In some ways, Mr. Trump’s 1776 commissioners and conservatives who align with that view are right: Civil rights programs that seek to include people the founders never would have considered Americans — much less citizens deserving of rights — might run counter to their ideals. But to suggest that programs created immediately after the end of Jim Crow to ameliorate its impacts amount to reverse discrimination in the present day is wrongheaded.
After Mr. Trump’s loss to Joe Biden in the 2020 election, Florida, Texas and North Carolina took on the battle to reclaim the sanitized version of American history that existed before the 1960s. Republican state lawmakers have prohibited discussion of L.G.B.T.Q. identities in the classroom, banned diversity initiatives and scholarship programs, eroded tenure protections for faculty and appointed ideologically driven members to board positions at colleges. And they have tied their efforts to redesign general education curriculums to the funding they provide colleges.
The state legislative changes to curriculums and policy were made worse by the Supreme Court’s decision in June 2023 to eliminate the use of race in college admissions. Since then, in cases where there have not been sufficient declines in Black enrollment, affirmative action’s opponents have argued that institutions must be flouting the law.
The Trump administration has taken the fight back to the federal level. They have fired hundreds of members of the Education Department’s office for civil rights, effectively turning the office’s investigations into a pretense for punishing dissent under the guise of combating antisemitism; they have sought to erase tens of millions of dollars in university funding before investigations are completed; and they have tried to bludgeon universities into submission — all while eliminating vital roles at the Education Department that actually sought to help students and protect their rights.
The president’s vision to take a sledgehammer to the Department of Education’s ability to function will cause student suffering.
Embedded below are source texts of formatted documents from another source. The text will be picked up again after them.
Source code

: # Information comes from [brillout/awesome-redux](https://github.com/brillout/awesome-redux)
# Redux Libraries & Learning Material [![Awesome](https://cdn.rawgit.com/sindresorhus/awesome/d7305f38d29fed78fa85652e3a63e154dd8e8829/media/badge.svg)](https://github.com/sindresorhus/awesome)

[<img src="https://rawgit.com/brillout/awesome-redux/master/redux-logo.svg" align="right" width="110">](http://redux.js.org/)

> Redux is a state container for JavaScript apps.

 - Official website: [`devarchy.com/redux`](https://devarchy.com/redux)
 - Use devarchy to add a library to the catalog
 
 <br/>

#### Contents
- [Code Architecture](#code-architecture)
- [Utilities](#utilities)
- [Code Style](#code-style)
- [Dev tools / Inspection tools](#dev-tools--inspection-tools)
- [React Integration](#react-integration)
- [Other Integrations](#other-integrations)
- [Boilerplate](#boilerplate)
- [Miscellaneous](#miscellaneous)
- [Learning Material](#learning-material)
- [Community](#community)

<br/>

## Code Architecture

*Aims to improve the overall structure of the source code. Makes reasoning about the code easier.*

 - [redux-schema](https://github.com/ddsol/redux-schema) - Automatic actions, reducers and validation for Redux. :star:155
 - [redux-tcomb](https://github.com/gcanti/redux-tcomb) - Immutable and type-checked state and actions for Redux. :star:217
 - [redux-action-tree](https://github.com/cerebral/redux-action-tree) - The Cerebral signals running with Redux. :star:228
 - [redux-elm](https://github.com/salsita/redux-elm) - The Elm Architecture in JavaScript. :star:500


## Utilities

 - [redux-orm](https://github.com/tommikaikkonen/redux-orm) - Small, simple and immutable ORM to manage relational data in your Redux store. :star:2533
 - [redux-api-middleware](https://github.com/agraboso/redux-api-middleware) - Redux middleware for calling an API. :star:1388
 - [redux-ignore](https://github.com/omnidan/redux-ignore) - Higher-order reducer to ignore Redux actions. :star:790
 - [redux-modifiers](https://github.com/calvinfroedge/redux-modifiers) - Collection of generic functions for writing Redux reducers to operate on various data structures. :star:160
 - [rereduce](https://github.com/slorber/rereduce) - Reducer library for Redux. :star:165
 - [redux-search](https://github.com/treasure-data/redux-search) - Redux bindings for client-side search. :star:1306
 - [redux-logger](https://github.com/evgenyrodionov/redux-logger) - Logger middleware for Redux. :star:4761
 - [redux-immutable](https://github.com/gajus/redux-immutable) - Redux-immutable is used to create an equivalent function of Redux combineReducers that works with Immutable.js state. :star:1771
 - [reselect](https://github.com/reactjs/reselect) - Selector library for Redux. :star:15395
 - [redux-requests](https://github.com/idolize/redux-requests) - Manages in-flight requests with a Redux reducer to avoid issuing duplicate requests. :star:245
The founders believed that education was critical to the full experience of citizenship; it was where students learned arts, sciences, humanities and how to engage with one another. But putting that vision into place left the nation with a system where inequities — in content and classroom composition — were left in place.
America began to undo those inequities, and the department protected that progress. Now, less than three months into Mr. Trump’s second presidency, the administration has done everything in its power, and some things beyond its authority, to ensure we are equal no more.
Adam Harris is a senior fellow at the New America Foundation.